Gather from the material every line that contains the string "ongoing".

EXTRACTED MATERIAL
Start of Block

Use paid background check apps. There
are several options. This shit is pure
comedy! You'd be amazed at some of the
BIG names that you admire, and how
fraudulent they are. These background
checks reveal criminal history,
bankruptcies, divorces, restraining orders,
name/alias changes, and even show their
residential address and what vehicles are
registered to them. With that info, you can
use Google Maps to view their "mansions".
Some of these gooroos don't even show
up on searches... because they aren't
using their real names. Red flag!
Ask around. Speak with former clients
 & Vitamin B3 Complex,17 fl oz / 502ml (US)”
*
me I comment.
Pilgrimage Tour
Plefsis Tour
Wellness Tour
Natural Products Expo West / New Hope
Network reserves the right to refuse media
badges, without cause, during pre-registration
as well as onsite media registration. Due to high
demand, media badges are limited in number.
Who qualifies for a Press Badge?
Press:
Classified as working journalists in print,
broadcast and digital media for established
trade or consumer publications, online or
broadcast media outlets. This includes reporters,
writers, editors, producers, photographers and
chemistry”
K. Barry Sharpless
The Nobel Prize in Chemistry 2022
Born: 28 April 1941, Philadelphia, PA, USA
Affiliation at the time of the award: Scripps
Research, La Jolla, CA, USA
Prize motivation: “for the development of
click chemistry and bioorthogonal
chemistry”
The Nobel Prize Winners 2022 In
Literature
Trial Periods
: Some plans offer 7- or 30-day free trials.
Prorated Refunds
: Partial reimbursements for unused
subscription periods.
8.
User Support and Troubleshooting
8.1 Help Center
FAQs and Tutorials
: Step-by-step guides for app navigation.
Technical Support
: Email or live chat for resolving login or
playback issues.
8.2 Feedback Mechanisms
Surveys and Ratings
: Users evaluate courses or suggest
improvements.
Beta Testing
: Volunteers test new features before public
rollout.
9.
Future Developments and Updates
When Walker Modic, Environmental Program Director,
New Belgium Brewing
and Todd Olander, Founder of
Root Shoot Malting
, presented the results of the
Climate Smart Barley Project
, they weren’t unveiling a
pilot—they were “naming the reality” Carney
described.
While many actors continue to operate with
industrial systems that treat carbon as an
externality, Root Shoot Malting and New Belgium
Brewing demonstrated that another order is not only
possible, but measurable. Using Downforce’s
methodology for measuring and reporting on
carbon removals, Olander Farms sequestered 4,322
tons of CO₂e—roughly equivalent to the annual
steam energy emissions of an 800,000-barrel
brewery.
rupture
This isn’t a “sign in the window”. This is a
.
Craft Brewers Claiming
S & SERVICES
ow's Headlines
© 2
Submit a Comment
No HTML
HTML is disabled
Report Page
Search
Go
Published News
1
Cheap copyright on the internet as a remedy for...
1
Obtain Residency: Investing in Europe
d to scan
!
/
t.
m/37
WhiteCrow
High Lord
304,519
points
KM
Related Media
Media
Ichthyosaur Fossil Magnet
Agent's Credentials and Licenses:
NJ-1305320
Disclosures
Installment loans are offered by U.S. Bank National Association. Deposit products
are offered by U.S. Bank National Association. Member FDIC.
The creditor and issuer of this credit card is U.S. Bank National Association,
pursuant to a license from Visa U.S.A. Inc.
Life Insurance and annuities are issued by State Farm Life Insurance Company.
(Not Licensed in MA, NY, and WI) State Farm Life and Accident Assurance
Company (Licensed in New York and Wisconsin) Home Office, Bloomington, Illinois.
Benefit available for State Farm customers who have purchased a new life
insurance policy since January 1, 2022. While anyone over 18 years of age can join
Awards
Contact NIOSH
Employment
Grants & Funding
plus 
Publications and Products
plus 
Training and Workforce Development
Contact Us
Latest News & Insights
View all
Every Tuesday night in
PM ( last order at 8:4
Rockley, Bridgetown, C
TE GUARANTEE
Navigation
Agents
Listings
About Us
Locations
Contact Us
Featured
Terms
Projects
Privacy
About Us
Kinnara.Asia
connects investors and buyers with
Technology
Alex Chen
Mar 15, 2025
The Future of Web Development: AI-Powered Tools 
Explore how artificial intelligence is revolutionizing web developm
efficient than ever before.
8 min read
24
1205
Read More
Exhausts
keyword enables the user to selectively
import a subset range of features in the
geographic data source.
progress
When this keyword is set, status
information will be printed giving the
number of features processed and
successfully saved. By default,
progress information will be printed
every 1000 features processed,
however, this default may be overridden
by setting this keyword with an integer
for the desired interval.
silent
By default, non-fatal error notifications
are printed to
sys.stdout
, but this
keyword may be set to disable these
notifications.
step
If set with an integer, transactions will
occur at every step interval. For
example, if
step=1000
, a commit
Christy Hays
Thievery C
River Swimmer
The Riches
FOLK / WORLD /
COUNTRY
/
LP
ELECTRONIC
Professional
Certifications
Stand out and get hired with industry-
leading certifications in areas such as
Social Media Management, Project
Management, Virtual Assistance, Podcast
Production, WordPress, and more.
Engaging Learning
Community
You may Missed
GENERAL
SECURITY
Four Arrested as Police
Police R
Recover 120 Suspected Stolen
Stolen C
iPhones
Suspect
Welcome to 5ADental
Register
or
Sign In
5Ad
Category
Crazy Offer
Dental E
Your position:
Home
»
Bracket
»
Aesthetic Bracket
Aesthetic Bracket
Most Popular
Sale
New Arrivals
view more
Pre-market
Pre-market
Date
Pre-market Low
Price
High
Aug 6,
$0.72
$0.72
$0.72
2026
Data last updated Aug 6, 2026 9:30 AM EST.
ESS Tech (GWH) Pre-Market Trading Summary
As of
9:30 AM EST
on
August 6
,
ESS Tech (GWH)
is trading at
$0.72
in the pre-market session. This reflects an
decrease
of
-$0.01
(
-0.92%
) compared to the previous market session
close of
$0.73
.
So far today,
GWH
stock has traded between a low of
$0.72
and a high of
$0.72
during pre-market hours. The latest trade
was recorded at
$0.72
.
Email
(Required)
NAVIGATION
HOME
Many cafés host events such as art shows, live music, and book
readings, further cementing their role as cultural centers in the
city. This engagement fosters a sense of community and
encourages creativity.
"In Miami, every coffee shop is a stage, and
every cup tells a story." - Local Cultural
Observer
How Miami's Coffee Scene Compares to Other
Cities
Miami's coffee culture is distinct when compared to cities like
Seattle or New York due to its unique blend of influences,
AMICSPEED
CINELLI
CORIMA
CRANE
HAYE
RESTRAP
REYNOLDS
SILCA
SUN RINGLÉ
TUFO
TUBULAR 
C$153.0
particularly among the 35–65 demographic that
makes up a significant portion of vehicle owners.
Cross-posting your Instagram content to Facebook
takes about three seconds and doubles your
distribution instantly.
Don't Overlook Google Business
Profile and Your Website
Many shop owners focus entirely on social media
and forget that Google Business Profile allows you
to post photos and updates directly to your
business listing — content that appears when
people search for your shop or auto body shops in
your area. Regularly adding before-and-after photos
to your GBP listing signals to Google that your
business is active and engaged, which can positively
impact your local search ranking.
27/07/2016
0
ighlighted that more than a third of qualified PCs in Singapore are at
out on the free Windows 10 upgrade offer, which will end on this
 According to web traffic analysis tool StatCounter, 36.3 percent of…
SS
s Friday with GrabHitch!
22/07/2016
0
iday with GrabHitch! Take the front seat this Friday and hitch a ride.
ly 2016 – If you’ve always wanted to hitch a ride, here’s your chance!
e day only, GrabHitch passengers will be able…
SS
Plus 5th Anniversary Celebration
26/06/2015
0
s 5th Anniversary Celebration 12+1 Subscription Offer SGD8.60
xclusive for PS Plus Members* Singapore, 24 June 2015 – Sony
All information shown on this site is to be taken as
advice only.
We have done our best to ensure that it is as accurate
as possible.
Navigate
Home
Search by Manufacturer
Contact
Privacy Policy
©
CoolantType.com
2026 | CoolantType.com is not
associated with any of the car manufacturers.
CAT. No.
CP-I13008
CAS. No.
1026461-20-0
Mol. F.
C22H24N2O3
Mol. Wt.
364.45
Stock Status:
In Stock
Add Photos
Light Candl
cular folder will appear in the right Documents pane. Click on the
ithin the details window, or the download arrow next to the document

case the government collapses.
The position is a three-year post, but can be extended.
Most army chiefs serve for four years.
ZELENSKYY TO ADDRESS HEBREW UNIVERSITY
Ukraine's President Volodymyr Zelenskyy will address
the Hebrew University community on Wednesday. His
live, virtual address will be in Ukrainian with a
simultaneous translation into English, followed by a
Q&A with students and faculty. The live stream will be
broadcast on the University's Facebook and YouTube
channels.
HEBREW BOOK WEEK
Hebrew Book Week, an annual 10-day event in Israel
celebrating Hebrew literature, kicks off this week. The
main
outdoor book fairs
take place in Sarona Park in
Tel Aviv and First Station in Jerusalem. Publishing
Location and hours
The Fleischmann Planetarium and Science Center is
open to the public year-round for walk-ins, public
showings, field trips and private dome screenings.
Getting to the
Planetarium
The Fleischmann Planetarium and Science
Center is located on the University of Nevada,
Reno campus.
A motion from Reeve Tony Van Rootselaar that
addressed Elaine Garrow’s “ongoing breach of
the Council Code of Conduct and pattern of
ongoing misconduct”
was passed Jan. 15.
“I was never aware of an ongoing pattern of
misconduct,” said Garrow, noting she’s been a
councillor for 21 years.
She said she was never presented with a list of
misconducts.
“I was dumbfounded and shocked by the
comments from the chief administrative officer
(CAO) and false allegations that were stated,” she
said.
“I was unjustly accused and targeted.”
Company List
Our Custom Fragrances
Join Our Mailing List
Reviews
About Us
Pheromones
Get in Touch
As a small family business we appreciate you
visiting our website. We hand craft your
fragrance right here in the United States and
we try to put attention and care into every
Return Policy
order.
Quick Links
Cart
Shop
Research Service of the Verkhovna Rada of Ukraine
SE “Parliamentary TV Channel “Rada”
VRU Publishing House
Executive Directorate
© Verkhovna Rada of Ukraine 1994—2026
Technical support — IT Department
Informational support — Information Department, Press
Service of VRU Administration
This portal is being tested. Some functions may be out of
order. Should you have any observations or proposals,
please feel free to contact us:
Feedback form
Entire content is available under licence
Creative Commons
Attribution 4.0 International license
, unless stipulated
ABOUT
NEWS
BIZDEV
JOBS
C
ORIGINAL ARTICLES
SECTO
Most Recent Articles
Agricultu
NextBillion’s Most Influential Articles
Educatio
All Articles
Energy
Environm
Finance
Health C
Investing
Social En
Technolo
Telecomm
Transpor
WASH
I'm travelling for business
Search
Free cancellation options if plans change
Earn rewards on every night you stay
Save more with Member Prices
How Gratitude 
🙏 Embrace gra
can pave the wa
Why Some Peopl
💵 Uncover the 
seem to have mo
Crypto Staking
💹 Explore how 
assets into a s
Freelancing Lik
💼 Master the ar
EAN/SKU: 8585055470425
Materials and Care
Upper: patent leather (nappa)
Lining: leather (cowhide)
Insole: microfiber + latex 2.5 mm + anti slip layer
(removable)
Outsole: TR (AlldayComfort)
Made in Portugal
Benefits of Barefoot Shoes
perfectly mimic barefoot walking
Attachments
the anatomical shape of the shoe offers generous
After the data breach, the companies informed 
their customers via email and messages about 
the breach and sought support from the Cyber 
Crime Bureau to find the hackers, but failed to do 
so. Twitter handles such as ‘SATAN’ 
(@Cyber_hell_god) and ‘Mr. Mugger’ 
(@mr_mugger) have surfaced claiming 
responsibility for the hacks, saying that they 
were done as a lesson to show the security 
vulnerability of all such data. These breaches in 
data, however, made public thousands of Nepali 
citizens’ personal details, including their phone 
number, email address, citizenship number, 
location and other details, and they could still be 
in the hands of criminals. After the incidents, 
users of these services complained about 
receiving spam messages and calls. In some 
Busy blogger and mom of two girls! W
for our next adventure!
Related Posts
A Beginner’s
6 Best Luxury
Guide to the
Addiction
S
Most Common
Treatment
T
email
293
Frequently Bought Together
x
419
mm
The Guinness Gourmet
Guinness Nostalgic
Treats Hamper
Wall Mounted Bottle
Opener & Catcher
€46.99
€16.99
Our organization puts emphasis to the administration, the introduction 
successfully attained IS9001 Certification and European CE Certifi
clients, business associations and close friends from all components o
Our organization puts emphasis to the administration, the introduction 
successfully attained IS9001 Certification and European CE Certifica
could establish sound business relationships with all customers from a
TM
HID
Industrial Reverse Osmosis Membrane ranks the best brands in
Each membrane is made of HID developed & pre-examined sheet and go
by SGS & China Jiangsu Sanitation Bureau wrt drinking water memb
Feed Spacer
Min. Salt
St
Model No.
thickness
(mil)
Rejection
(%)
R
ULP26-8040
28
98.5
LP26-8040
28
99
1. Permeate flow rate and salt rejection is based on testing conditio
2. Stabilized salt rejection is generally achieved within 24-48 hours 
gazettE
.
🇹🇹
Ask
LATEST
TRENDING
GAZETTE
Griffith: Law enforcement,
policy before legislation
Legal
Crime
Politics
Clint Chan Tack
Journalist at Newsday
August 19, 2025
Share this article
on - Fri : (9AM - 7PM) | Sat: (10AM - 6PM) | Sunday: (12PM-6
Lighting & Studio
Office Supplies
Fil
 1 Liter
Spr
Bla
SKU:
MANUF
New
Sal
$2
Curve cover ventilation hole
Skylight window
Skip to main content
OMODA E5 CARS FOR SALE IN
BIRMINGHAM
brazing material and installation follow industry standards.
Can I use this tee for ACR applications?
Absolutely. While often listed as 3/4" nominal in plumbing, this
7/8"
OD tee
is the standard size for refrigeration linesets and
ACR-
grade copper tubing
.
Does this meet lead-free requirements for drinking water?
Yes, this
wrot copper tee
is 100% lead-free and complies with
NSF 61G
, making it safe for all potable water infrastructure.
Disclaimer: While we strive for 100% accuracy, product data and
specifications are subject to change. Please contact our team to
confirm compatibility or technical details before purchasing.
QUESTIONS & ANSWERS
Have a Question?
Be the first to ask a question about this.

End of Block

SOLUTION FOR THIS EXERCISE
addressed Elaine Garrow’s “ongoing breach of
ongoing misconduct”
“I was never aware of an ongoing pattern of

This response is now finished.